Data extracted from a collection

########################################

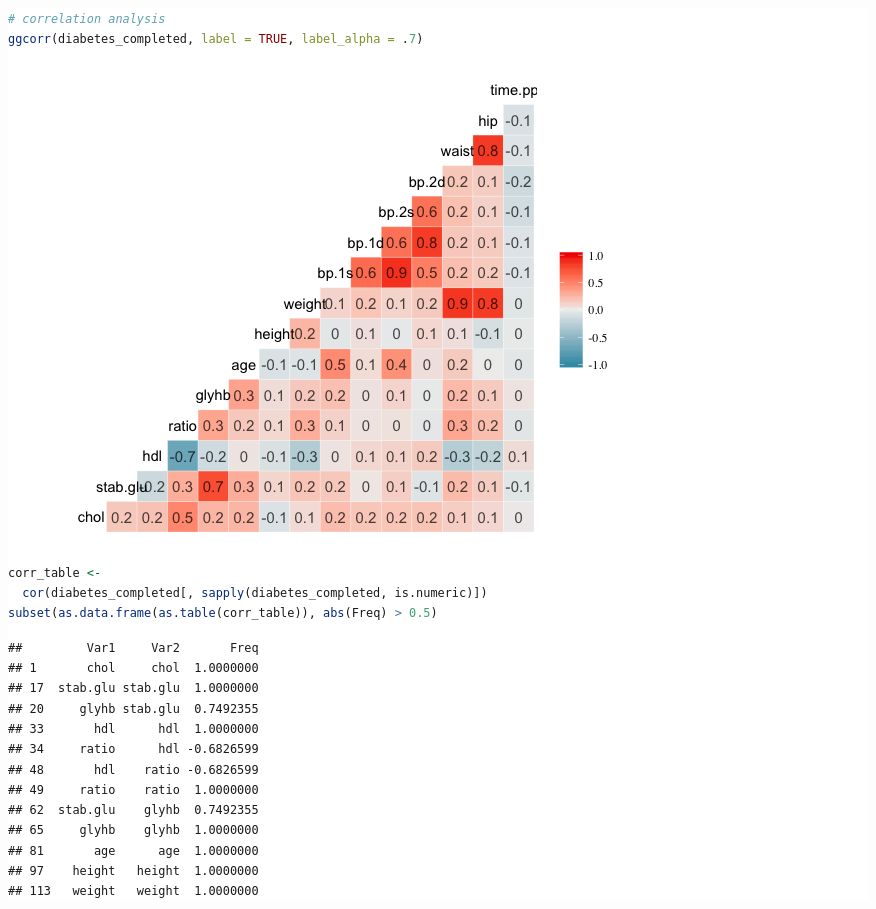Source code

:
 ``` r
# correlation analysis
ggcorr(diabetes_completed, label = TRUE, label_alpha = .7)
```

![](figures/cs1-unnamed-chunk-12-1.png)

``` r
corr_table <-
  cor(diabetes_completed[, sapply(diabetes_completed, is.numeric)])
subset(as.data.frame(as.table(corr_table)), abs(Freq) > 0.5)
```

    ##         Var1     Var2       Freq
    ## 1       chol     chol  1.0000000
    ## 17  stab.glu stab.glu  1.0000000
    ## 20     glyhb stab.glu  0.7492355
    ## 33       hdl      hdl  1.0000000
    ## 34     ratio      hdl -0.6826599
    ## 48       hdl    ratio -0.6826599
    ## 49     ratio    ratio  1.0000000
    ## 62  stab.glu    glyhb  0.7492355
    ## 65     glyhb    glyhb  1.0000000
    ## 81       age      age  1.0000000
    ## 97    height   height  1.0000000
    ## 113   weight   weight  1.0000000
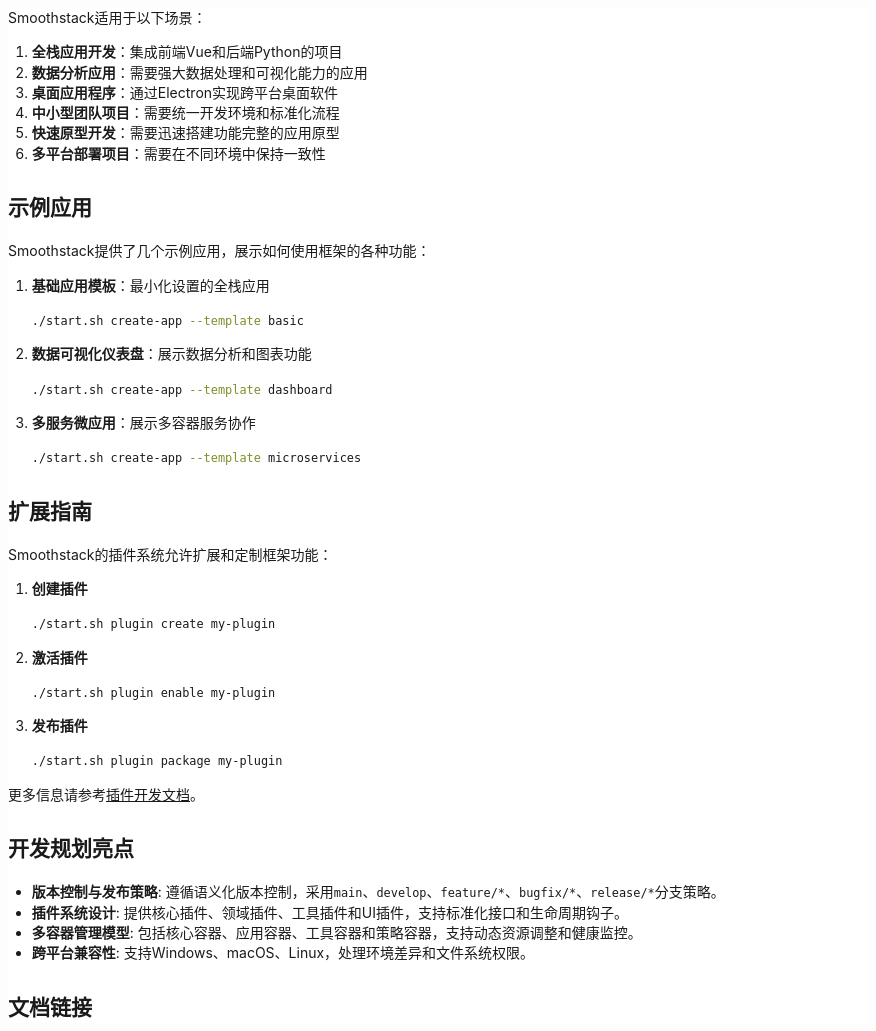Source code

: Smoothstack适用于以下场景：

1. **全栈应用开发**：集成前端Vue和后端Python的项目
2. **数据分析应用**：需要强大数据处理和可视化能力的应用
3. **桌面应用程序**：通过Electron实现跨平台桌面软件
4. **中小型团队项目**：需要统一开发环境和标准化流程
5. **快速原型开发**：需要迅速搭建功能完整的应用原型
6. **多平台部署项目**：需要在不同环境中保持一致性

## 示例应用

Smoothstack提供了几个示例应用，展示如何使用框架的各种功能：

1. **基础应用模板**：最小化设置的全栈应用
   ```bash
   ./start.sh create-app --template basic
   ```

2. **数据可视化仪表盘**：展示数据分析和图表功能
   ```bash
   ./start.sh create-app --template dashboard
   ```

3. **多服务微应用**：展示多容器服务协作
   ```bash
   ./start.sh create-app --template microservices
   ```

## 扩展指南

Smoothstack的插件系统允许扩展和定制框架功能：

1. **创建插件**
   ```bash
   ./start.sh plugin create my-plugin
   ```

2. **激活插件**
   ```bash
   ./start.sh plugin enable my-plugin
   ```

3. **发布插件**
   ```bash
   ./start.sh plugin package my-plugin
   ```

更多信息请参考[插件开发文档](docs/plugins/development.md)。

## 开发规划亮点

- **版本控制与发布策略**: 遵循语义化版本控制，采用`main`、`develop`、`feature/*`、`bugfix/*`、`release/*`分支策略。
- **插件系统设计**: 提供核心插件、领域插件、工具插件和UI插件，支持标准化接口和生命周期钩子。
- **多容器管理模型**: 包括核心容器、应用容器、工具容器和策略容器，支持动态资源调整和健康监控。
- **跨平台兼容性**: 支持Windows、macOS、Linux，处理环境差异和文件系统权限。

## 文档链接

########################################

* What is required
Please set down the lines above word for word and leave out the pictures.

* Output of the task
Source code

:
 ``` r
# correlation analysis
ggcorr(diabetes_completed, label = TRUE, label_alpha = .7)
```

![](figures/cs1-unnamed-chunk-12-1.png)

``` r
corr_table <-
  cor(diabetes_completed[, sapply(diabetes_completed, is.numeric)])
subset(as.data.frame(as.table(corr_table)), abs(Freq) > 0.5)
```

    ##         Var1     Var2       Freq
    ## 1       chol     chol  1.0000000
    ## 17  stab.glu stab.glu  1.0000000
    ## 20     glyhb stab.glu  0.7492355
    ## 33       hdl      hdl  1.0000000
    ## 34     ratio      hdl -0.6826599
    ## 48       hdl    ratio -0.6826599
    ## 49     ratio    ratio  1.0000000
    ## 62  stab.glu    glyhb  0.7492355
    ## 65     glyhb    glyhb  1.0000000
    ## 81       age      age  1.0000000
    ## 97    height   height  1.0000000
    ## 113   weight   weight  1.0000000
Source code

: Smoothstack适用于以下场景：

1. **全栈应用开发**：集成前端Vue和后端Python的项目
2. **数据分析应用**：需要强大数据处理和可视化能力的应用
3. **桌面应用程序**：通过Electron实现跨平台桌面软件
4. **中小型团队项目**：需要统一开发环境和标准化流程
5. **快速原型开发**：需要迅速搭建功能完整的应用原型
6. **多平台部署项目**：需要在不同环境中保持一致性

## 示例应用

Smoothstack提供了几个示例应用，展示如何使用框架的各种功能：

1. **基础应用模板**：最小化设置的全栈应用
   ```bash
   ./start.sh create-app --template basic
   ```

2. **数据可视化仪表盘**：展示数据分析和图表功能
   ```bash
   ./start.sh create-app --template dashboard
   ```

3. **多服务微应用**：展示多容器服务协作
   ```bash
   ./start.sh create-app --template microservices
   ```

## 扩展指南

Smoothstack的插件系统允许扩展和定制框架功能：

1. **创建插件**
   ```bash
   ./start.sh plugin create my-plugin
   ```

2. **激活插件**
   ```bash
   ./start.sh plugin enable my-plugin
   ```

3. **发布插件**
   ```bash
   ./start.sh plugin package my-plugin
   ```

更多信息请参考[插件开发文档](docs/plugins/development.md)。

## 开发规划亮点

- **版本控制与发布策略**: 遵循语义化版本控制，采用`main`、`develop`、`feature/*`、`bugfix/*`、`release/*`分支策略。
- **插件系统设计**: 提供核心插件、领域插件、工具插件和UI插件，支持标准化接口和生命周期钩子。
- **多容器管理模型**: 包括核心容器、应用容器、工具容器和策略容器，支持动态资源调整和健康监控。
- **跨平台兼容性**: 支持Windows、macOS、Linux，处理环境差异和文件系统权限。

## 文档链接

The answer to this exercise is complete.